Images are to be dropped, and the rest of the data reproduced exactly.

[Code change snippets]
___

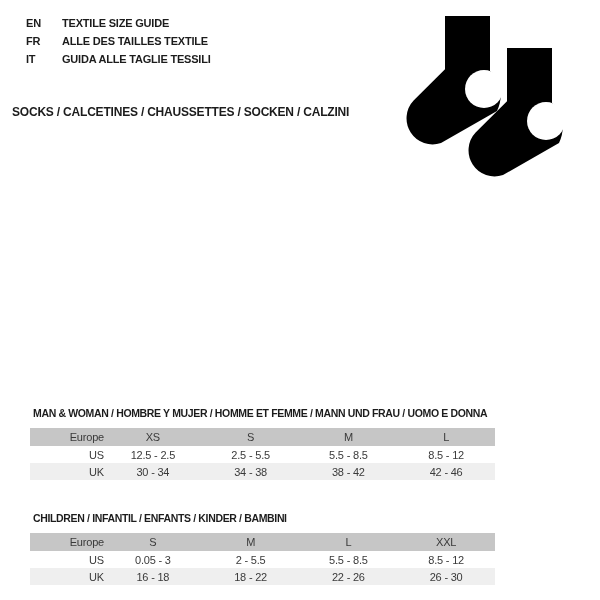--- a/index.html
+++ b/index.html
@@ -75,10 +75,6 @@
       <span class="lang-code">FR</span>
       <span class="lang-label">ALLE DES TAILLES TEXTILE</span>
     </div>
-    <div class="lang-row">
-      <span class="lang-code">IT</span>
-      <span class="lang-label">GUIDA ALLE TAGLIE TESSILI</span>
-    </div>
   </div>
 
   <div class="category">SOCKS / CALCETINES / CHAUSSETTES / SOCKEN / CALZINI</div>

___

RESULT OF THIS TASK:
--- a/index.html
+++ b/index.html
@@ -75,10 +75,6 @@
       <span class="lang-code">FR</span>
       <span class="lang-label">ALLE DES TAILLES TEXTILE</span>
     </div>
-    <div class="lang-row">
-      <span class="lang-code">IT</span>
-      <span class="lang-label">GUIDA ALLE TAGLIE TESSILI</span>
-    </div>
   </div>
 
   <div class="category">SOCKS / CALCETINES / CHAUSSETTES / SOCKEN / CALZINI</div>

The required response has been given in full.